Articolo di Federico Zamboni
Dal Secolo d'Italia, edizione domenicale del 5 luglio 2009
Saranno abbastanza, i dieci giorni che sono ormai passati dalla morte (improvvisa, controversa, celebrata al di là di ogni senso della misura) di Michael Jackson, cosiddetto “Re del Pop”? Saranno abbastanza per spezzare il monopolio delle emozioni, più che mai di massa, e tornare a ragionare, con un minimo di obiettività, sull’effettivo valore di Jacko, sul doppio binario del valore artistico e di quello umano?
Fate voi. La sostanza non cambia: l’apoteosi di Michael Jackson – che è appena cominciata e che purtroppo ha tutta l’aria di essere destinata a protrarsi pressoché all’infinito, nel solito intreccio perverso di credulità da parte del pubblico e di cinismo da parte dell’industria dello spettacolo – è una vera e propria allucinazione collettiva. A differenza di quello che si va ripetendo per ogni dove, non si tratta affatto né di un grandissimo artista né, tanto meno, di una persona degna di chissà quale ammirazione. Escluso quel tanto di pietà che è dovuto a chiunque muoia relativamente giovane, la sua scomparsa non giustifica nessun altro tipo di partecipazione interiore. Non è una tragedia che si è abbattuta su un individuo incolpevole, come quelle che avvengono ogni giorno sui posti di lavoro e che, solo qui in Italia, falciano più di un migliaio di vittime all’anno: è l’epilogo di un’esistenza condotta nel segno dell’egocentrismo assoluto, fino a sprofondare in un isolamento patologico e delirante. Se non avesse goduto dello status di popstar e di tutti i salvacondotti morali che ne derivano, le sue innumerevoli bizzarrie, per non dire di peggio, sarebbero state accolte in maniera assai meno benevola. E stigmatizzate, di conseguenza, per quello che erano realmente: i segni esteriori di una personalità profondamente disturbata, incapace di stabilire un rapporto equilibrato, e via via più maturo, con se stesso e con gli altri.

(Voci del dataset)
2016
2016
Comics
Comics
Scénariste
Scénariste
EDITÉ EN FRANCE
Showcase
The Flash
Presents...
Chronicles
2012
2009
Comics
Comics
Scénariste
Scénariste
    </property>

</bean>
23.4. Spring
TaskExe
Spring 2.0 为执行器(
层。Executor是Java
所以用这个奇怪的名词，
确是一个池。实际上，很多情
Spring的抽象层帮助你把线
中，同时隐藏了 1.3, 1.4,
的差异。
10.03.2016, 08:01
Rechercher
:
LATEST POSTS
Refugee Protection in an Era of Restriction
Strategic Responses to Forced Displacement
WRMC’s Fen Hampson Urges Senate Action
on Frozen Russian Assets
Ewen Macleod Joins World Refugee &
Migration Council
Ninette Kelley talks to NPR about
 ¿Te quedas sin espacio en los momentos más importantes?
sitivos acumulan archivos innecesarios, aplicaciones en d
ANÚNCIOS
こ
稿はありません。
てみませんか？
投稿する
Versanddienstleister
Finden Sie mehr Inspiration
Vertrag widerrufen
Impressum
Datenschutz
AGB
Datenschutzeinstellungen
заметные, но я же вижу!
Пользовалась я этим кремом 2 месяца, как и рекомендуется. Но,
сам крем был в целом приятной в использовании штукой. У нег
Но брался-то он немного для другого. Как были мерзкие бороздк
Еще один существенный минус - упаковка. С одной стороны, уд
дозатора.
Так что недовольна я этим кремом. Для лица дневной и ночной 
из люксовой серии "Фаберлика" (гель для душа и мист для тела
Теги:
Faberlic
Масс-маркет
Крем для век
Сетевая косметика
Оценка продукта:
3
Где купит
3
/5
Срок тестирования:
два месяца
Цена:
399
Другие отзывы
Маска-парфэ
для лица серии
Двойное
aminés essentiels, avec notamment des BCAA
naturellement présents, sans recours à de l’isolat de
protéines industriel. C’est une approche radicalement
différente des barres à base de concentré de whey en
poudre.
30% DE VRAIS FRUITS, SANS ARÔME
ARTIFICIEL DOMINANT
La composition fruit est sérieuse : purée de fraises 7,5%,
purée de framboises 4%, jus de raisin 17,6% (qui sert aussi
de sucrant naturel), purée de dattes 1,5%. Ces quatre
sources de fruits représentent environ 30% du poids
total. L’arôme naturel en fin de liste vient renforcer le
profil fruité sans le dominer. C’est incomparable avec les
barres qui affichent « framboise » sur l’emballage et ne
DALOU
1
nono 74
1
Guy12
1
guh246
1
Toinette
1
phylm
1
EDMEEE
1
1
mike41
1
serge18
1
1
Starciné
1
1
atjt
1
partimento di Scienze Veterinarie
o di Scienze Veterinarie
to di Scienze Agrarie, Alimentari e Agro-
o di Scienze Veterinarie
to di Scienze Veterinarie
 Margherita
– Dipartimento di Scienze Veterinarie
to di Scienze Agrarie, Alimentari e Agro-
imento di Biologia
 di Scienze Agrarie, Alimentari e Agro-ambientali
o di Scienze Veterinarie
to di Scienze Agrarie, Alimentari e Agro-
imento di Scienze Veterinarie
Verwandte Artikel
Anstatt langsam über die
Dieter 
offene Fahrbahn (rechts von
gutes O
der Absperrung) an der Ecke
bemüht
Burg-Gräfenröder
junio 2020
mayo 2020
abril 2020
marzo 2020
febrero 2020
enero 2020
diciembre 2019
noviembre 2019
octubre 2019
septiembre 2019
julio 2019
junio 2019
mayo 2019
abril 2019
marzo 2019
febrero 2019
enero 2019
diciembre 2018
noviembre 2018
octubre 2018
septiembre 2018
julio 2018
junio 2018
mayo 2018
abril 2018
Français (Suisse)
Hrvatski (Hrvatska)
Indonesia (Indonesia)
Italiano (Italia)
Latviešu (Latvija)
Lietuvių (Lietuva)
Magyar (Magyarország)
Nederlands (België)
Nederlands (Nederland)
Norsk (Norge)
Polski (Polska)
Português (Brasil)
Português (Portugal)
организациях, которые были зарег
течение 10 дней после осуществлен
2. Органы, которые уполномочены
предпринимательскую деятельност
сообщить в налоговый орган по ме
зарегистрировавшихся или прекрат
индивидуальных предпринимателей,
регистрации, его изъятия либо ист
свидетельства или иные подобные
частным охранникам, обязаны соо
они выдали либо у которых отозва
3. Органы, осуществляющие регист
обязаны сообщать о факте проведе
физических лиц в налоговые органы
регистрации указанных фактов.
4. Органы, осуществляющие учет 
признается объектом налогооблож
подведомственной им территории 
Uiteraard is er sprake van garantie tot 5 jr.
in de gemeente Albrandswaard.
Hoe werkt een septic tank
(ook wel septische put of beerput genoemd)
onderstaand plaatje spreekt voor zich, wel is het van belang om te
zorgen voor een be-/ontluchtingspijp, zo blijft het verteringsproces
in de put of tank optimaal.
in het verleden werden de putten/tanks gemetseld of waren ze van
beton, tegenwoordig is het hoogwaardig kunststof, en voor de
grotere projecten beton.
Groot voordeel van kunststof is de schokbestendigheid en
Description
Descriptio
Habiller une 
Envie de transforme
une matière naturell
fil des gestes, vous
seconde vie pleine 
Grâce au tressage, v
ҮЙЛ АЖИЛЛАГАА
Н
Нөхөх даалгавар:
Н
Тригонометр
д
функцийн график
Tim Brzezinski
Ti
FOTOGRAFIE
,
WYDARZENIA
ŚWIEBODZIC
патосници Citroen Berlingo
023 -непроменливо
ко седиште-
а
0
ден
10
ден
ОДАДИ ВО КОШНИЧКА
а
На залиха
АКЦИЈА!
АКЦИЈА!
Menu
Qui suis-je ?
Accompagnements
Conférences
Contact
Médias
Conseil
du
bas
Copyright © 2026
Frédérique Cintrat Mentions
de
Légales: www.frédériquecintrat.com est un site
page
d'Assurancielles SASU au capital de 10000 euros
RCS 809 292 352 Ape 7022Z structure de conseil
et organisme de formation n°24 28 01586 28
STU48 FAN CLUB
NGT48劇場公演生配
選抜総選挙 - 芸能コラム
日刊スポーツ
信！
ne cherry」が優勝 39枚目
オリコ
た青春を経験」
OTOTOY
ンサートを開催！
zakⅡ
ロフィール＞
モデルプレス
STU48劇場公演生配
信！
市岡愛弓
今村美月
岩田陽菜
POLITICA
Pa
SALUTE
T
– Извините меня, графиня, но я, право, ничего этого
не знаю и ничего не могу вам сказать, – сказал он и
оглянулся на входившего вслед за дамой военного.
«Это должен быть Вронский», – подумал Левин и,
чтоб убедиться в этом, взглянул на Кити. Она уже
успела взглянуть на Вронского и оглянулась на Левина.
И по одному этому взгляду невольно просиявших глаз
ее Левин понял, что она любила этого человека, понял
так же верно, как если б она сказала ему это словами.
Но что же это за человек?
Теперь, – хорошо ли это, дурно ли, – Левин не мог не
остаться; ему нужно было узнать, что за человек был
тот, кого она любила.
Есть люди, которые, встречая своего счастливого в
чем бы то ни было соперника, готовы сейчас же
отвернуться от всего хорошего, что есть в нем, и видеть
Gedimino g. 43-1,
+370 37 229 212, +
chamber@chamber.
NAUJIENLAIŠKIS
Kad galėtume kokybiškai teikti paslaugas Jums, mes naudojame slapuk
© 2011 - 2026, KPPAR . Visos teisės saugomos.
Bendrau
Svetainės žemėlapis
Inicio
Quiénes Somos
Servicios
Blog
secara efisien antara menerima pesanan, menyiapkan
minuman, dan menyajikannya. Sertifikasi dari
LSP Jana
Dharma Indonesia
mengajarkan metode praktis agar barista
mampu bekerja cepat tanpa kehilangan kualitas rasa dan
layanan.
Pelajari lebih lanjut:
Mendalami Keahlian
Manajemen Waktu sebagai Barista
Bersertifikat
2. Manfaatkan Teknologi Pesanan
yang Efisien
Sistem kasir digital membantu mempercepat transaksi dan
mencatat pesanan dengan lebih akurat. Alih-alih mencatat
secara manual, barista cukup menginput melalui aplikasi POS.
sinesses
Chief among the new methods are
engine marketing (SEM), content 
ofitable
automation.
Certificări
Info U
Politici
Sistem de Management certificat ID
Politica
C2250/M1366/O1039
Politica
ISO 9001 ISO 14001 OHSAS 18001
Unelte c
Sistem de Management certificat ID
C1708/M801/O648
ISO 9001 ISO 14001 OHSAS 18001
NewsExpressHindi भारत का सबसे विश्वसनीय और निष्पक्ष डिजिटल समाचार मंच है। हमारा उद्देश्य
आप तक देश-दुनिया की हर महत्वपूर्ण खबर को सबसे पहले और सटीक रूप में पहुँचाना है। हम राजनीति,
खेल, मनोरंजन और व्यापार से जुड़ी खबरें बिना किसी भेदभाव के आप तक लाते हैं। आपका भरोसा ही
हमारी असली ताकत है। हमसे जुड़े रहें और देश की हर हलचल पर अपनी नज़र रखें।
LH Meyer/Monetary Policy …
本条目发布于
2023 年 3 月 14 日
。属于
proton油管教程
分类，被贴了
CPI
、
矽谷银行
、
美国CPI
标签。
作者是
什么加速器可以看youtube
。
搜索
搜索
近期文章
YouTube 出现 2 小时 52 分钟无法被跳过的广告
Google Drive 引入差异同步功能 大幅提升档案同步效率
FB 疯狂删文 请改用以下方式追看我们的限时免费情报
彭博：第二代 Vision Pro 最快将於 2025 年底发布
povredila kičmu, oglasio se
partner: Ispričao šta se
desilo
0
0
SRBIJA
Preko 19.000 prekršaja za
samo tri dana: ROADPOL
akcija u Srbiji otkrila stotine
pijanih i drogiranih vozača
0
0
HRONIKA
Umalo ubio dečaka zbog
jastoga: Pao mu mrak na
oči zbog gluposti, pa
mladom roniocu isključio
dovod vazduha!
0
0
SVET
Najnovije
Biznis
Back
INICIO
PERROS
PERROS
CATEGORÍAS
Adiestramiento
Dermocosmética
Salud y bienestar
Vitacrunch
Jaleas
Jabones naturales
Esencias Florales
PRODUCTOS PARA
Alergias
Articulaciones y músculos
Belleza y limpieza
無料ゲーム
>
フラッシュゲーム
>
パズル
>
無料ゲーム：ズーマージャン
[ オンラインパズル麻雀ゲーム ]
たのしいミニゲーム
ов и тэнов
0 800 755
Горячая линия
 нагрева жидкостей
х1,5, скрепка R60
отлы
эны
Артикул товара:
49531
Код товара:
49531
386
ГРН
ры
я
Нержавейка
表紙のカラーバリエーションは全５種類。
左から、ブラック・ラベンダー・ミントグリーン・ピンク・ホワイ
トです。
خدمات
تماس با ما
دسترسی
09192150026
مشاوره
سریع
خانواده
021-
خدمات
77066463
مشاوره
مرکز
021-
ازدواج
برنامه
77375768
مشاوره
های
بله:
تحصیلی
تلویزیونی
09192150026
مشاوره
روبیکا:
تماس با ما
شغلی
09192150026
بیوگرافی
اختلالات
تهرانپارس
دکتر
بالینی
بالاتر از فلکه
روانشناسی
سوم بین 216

ATTIVITÀ:
A – Riscrivi le righe dei record, dalla prima fino a quella che contiene "</property>", compresa.
B – Continua l'articolo su Michael Jackson a partire dall'ultima frase riportata.
I record non hanno alcun legame con l'articolo.

LE TUE RISPOSTE:
A –
2016
2016
Comics
Comics
Scénariste
Scénariste
EDITÉ EN FRANCE
Showcase
The Flash
Presents...
Chronicles
2012
2009
Comics
Comics
Scénariste
Scénariste
    </property>

B –
Quali che ne siano state le cause, a partire dal pessimo abbinamento tra un padre-padrone che pensava solo ad arricchirsi sulle spalle dei figlioli e l’essersi ritrovato fin da bambino sotto le luci della ribalta, come membro più piccolo e però più dotato di quella nidiata di cuccioli musical-canterini che andava sotto il nome di Jackson Five, gli esiti che si sono prodotti hanno ben poco di apprezzabile. E trovano il loro filo conduttore nel rifiuto della realtà, sostituita da una finzione onnipresente e costellata di ogni sorta di artifici.
Cominciamo dall’aspetto fisico. Anche volendo prendere per buona la spiegazione che egli stesso ha fornito e che addebita (accredita...) il continuo schiarimento dell’epidermide alla vitiligine, a dar da pensare rimane tutto il resto. Michael, com’è noto, ha inanellato una tale quantità di cambiamenti estetici da cancellare completamente le sue fattezze originarie: via i capelli ricci in perfetto stile afroamericano; via il naso camuso da black boy; zigomi rialzati e labbra ridisegnate. Risultato finale, una maschera così innaturale da diventare grottesca. Una sorta di fumetto vivente. Ma non un “bel” fumetto armonioso e rasserenante. Al contrario: un’immagine estremizzata e quasi caricaturale, da graphic novel a tinte fosche. Ecco a voi Jacko, l’enigmatico e inquietante Peter Pan del Duemila. Vive in una dimora fiabesca e misteriosa, chiamata Neverland Ranch. Si circonda di adolescenti e addirittura di bambini. Li ama davvero come un fratello maggiore, che vuole donare un po’ della sua fortuna a chi certe cose le può soltanto sognare, o c’è dell’altro? Qualcosa di oscuro... Qualcosa di misterioso ed inquietante...
Poi ci sono i comportamenti. L’ipocondria conclamata e maniacale che lo ha indotto ad abusare dei farmaci fino a incappare, a quanto sembra, in un cocktail mortale. La predilezione per i giovanissimi amici che lo ha portato a essere accusato di pedofilia, per poi uscirne la prima volta grazie a un risarcimento multimilionario e la seconda per effetto di un’assoluzione in extremis. Gli sconcertanti tentativi di mettere su famiglia: il primo matrimonio, durato meno di due anni, con la figlia di Elvis Presley; il secondo, con l’infermiera Deborah Rowe, durato poco di più; i tre figli che non si sa nemmeno se siano davvero suoi ma che in ogni caso sono stati costretti (per tutelarne la privacy...) a comparire in pubblico con delle maschere che ne nascondessero i volti; la liquidazione della stessa Rowe con una ricchissima buonuscita, come se una madre potesse essere licenziata alla stregua di un qualsiasi collaboratore che ha esaurito il proprio ruolo.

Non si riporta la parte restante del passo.